*** SUPPLIED MATERIAL ***

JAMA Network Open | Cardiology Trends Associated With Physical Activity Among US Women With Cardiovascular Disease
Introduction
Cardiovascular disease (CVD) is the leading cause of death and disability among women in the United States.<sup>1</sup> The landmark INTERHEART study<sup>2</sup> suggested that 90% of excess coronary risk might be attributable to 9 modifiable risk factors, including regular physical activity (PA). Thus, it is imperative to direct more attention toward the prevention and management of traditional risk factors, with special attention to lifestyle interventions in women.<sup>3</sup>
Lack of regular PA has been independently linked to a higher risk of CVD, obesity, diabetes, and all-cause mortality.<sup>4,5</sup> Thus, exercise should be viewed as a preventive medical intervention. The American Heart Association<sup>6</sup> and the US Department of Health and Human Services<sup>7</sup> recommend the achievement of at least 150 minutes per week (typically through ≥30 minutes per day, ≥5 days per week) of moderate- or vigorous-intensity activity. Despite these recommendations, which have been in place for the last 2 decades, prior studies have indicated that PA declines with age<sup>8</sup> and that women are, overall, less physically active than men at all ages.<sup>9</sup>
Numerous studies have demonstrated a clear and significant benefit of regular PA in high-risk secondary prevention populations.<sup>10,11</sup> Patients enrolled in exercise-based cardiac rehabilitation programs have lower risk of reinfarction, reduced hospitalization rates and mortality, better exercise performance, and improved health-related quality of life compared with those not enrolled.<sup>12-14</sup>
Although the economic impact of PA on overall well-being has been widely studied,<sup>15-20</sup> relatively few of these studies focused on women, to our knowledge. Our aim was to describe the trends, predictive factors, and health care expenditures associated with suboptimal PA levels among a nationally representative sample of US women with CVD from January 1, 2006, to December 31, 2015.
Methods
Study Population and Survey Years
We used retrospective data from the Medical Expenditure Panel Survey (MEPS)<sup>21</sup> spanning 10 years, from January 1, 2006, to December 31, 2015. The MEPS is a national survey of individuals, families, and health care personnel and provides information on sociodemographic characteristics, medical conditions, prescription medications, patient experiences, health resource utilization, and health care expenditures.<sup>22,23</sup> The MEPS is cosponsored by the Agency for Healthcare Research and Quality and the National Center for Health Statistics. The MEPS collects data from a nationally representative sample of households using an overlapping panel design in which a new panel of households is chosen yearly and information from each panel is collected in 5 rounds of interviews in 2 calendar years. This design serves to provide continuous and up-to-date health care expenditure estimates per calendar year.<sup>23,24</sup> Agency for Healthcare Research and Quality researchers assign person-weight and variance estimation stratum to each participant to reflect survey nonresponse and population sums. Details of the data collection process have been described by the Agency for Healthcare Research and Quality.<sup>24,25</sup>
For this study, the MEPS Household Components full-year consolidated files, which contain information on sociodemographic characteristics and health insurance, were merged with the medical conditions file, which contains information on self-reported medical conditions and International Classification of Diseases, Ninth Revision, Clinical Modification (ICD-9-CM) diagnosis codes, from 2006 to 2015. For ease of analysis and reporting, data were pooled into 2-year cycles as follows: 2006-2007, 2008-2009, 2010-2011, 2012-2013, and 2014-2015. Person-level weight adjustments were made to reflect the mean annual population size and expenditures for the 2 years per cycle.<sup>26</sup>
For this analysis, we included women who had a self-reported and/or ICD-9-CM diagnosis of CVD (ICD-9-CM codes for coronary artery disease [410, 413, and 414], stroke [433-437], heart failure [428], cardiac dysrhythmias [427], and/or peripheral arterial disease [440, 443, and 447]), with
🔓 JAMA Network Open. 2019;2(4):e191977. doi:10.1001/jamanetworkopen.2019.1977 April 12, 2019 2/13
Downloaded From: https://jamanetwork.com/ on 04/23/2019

*** End of SUPPLIED MATERIAL ***

EXERCISE: Say how many lines above include "Open". The number alone is the answer.

SOLUTION TO THE PROBLEM: 2